◆ Given text:
● ● ● ● ● ● ●
Discussion
Sylvain Guilbaud · Feb 21, 2022

How to efficiently store historical data, similar to current data, without mixing physical storage ?

Let's consider you would like to efficiently store your historical data in a similar structure than the one used for your current data, but without sharing the same physical storage (ie : not in the same global). What is the most efficient way to do it ?

Below a simple class of your current data : 

Class data.current.person Extends (%Persistent, %Populate)
{

Parameter DEFAULTGLOBAL = "^on.person";

Property name As %String;

Property dob As %Date(FORMAT = 4);

Property activ As %Boolean [ InitialExpression = 1 ];

Property created As %TimeStamp [ InitialExpression = {$zdt($h,3)} ];
Storage Default
{
<Data name="personDefaultData">
<Value name="1">
<Value>%%CLASSNAME</Value>
</Value>
<Value name="2">
<Value>name</Value>
</Value>
<Value name="3">
<Value>dob</Value>
</Value>
<Value name="4">
<Value>activ</Value>
</Value>
<Value name="5">
<Value>created</Value>
</Value>
</Data>
<DataLocation>^on.personD</DataLocation>
<DefaultData>personDefaultData</DefaultData>
<IdLocation>^on.personD</IdLocation>
<IndexLocation>^on.personI</IndexLocation>
<StreamLocation>^on.personS</StreamLocation>
<Type>%Storage.Persistent</Type>
}

}

NB : you can omit the DEFAULTGLOBAL parameter if you're happy with the one automatically generated (which is the case, most of the time) ;  I use it in my example to emphasize the separation of globals in current and archive classes.

 

First approach

You could first think about creating 2 persistent classes and copy the same definition in both classes (except the Storage clause which will be recreated at the first compilation) :

Class data.current.person Extends %Persistent {}
Class data.archive.person Extends %Persistent {}

But this approach will rapidly reveal itself disastrous in terms of maintenance, for obvious reason of duplicating the code/definitions.

 

Second approach

Another idea could be to create a common class with ClassType = "" in order to not create the storage definition at its level. Then, you can make archive and current classes inherit from this common class and add %Persistent inheritance in both subclasses.

Class data.common.person Extends %Persistent [ ClassType = "" ] {}
Class data.current.person Extends (%Persistent,data.common.person) [ClassType = persistent ] {}
Class data.archive.person Extends (%Persistent,data.common.person) [ ClassType = persistent ] {}

This way, you solve the question and get separate globals for each persistent class with a unique class to store all the definition.
● ● ● ● ● ● ●
◆ Records:
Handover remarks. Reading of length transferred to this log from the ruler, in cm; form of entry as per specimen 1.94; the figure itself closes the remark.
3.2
● ● ● ● ● ● ●
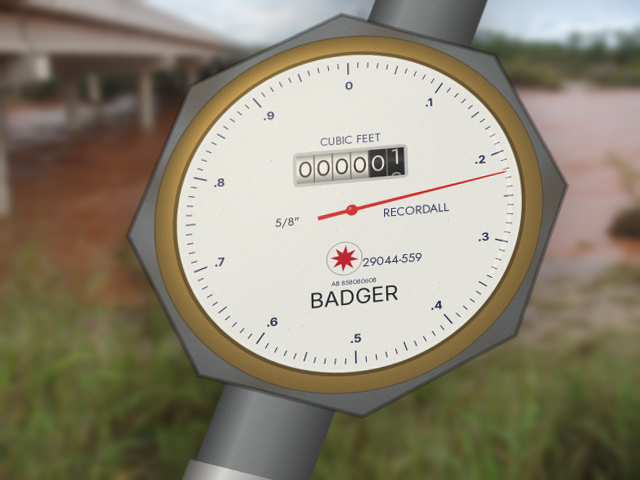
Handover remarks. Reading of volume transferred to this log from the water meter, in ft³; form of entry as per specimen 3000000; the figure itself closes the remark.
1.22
● ● ● ● ● ● ●
◆ Things to do:
1/ Rewrite the paragraph beginning "Another idea could be" from the forum thread on storing historical data as a short list, keeping its main facts.
2/ Pick up the forum thread on storing historical data right after its final sentence and carry it further.

◆ Answer list:
1/
- Create a common class with ClassType = "" so that no storage definition is created at its level.
- Make the archive and current classes inherit from this common class.
- Add %Persistent inheritance in both subclasses.

2/
But, this is not really convenient to manage 3 classes instead of 2 and to have to maintain the definition in the common class ; neither to be obliged to open the common class to get the detail of the definition of the current class.

 

Third approach

Well, a third solution could be to return to a very simple approach : just create an archive class which inherits from the current data class...

Class data.current.person Extends %Persistent {}
Class data.archive.person Extends data.current.person {}

In that case, current and historical data will share the same storage definition and, as a result, their data will be stored in the same globals, which is not really convenient to physically separate both kind of data and thus not answering to our need.

 

A simpler approach

You can obtain a similar structure in archive class which inherits from current, without inheriting from its storage, by simply adding %Persistent inheritance before the class you want to inherit from.

In this case, even if the super class already contains a storage class with DataLocation (because of its persistent type), at compile time, the inheritance precedence will force the generation of a new storage clause based on the subclass definition, with its own storage for DataLocation, IdLocation, IndexLocation, StreamLocation.

Class data.archive.person Extends (%Persistent, data.current.person)
{
Parameter DEFAULTGLOBAL = "^off.person";
Storage Default
{
<Data name="personDefaultData">
<Value name="1">
<Value>%%CLASSNAME</Value>
</Value>
<Value name="2">
<Value>name</Value>
</Value>
<Value name="3">
<Value>dob</Value>
</Value>
<Value name="4">
<Value>activ</Value>
</Value>
<Value name="5">
<Value>created</Value>
</Value>
</Data>
<DataLocation>^off.personD</DataLocation>
<DefaultData>personDefaultData</DefaultData>
<IdLocation>^off.personD</IdLocation>
<IndexLocation>^off.personI</IndexLocation>
<StreamLocation>^off.personS</StreamLocation>
<Type>%Storage.Persistent</Type>
}
}

 

Other ideas ?

If you have other ways to address this question, please share your ideas and comments.

3
0 278
Discussion (9)1
Log in or sign up to continue

I'm using a modified second approach.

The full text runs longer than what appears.